#### [Source data]

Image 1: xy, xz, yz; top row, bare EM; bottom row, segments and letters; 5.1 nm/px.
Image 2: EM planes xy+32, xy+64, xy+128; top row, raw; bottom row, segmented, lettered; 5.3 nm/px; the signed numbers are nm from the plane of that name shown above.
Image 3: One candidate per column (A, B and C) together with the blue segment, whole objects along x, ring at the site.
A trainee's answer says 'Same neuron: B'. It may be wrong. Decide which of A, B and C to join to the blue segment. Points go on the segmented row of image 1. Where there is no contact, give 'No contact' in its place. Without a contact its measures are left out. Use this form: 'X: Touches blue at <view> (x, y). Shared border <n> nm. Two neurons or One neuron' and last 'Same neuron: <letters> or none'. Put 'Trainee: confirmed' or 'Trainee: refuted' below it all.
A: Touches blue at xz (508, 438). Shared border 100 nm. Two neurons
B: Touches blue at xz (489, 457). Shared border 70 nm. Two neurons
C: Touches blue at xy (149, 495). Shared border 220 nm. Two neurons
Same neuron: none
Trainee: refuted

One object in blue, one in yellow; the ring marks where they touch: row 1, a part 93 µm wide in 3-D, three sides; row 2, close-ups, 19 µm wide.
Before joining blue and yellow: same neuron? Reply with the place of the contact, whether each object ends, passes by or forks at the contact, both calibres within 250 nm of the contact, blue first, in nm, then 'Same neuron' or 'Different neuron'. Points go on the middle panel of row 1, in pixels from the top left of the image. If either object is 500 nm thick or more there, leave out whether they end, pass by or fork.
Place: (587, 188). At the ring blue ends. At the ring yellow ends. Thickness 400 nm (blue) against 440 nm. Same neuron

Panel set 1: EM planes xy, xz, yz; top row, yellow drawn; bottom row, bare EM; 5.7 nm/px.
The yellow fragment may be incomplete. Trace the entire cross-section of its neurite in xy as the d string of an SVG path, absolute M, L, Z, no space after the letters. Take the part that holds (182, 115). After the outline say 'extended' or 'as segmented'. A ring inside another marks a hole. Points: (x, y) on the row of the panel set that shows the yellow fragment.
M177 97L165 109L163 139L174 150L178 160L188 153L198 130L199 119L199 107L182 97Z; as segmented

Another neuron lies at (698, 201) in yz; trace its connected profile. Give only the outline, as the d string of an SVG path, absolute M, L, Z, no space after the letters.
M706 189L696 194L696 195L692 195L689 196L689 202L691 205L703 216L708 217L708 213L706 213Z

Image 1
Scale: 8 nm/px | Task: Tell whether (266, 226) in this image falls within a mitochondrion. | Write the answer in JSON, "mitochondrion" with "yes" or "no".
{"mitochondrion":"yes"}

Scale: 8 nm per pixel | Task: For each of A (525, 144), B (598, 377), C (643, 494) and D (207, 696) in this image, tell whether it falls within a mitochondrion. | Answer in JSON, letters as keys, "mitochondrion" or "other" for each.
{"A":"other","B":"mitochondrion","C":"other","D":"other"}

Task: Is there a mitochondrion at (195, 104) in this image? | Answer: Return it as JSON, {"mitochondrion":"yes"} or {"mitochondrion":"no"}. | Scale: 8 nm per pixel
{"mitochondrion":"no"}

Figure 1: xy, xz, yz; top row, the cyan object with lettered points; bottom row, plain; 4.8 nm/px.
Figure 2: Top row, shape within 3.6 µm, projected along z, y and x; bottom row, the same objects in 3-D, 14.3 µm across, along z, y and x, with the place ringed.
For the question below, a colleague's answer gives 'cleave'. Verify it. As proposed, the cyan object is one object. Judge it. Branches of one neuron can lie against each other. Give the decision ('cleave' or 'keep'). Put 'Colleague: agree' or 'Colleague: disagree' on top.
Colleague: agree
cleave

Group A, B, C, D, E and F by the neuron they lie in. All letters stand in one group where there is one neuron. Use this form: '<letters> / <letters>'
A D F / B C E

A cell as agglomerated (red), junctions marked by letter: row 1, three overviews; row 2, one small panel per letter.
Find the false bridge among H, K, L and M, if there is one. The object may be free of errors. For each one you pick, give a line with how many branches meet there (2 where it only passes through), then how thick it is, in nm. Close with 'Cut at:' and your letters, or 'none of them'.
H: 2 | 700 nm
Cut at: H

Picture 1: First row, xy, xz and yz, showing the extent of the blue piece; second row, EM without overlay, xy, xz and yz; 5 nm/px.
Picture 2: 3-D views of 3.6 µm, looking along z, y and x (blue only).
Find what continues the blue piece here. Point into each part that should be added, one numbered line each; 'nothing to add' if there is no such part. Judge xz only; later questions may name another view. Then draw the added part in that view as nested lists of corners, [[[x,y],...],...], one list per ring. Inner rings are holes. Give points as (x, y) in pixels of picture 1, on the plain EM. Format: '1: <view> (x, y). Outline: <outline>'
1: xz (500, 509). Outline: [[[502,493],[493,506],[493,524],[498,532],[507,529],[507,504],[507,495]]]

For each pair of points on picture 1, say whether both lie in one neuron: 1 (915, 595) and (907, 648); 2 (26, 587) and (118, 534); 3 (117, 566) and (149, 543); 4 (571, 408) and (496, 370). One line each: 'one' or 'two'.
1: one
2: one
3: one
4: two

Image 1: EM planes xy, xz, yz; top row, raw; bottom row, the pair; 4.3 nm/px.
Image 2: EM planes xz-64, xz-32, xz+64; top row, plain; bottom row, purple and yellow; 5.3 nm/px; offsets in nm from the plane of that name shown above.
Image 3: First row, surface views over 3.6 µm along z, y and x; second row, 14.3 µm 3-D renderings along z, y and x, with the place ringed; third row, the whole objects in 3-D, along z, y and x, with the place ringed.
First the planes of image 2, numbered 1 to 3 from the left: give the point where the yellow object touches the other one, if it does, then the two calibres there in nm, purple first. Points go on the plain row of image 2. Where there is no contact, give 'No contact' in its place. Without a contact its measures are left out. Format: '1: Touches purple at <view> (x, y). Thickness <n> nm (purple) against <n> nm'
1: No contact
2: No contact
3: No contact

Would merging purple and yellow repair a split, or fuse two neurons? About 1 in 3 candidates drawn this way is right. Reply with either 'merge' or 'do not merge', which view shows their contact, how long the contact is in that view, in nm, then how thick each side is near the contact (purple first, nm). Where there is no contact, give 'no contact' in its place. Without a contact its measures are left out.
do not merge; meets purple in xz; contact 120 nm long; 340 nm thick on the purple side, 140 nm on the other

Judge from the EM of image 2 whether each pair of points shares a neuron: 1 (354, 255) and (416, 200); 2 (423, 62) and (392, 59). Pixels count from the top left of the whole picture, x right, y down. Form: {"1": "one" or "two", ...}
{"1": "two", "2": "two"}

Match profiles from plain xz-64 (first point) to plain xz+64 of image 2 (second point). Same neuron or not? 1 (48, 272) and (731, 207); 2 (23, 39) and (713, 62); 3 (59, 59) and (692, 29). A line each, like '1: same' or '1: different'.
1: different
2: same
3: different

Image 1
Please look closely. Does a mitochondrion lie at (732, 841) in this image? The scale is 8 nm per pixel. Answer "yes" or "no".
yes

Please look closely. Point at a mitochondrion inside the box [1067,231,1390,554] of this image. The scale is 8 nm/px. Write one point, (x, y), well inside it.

#### [Problem]
The stretch of entries above that starts with the line containing "Figure 1: xy, xz, yz;" and goes on through the line containing "A cell as agglomerated" is to be transcribed exactly, and no other line is to be transcribed.

#### [Answer space]
Figure 1: xy, xz, yz; top row, the cyan object with lettered points; bottom row, plain; 4.8 nm/px.
Figure 2: Top row, shape within 3.6 µm, projected along z, y and x; bottom row, the same objects in 3-D, 14.3 µm across, along z, y and x, with the place ringed.
For the question below, a colleague's answer gives 'cleave'. Verify it. As proposed, the cyan object is one object. Judge it. Branches of one neuron can lie against each other. Give the decision ('cleave' or 'keep'). Put 'Colleague: agree' or 'Colleague: disagree' on top.
Colleague: agree
cleave

Group A, B, C, D, E and F by the neuron they lie in. All letters stand in one group where there is one neuron. Use this form: '<letters> / <letters>'
A D F / B C E

A cell as agglomerated (red), junctions marked by letter: row 1, three overviews; row 2, one small panel per letter.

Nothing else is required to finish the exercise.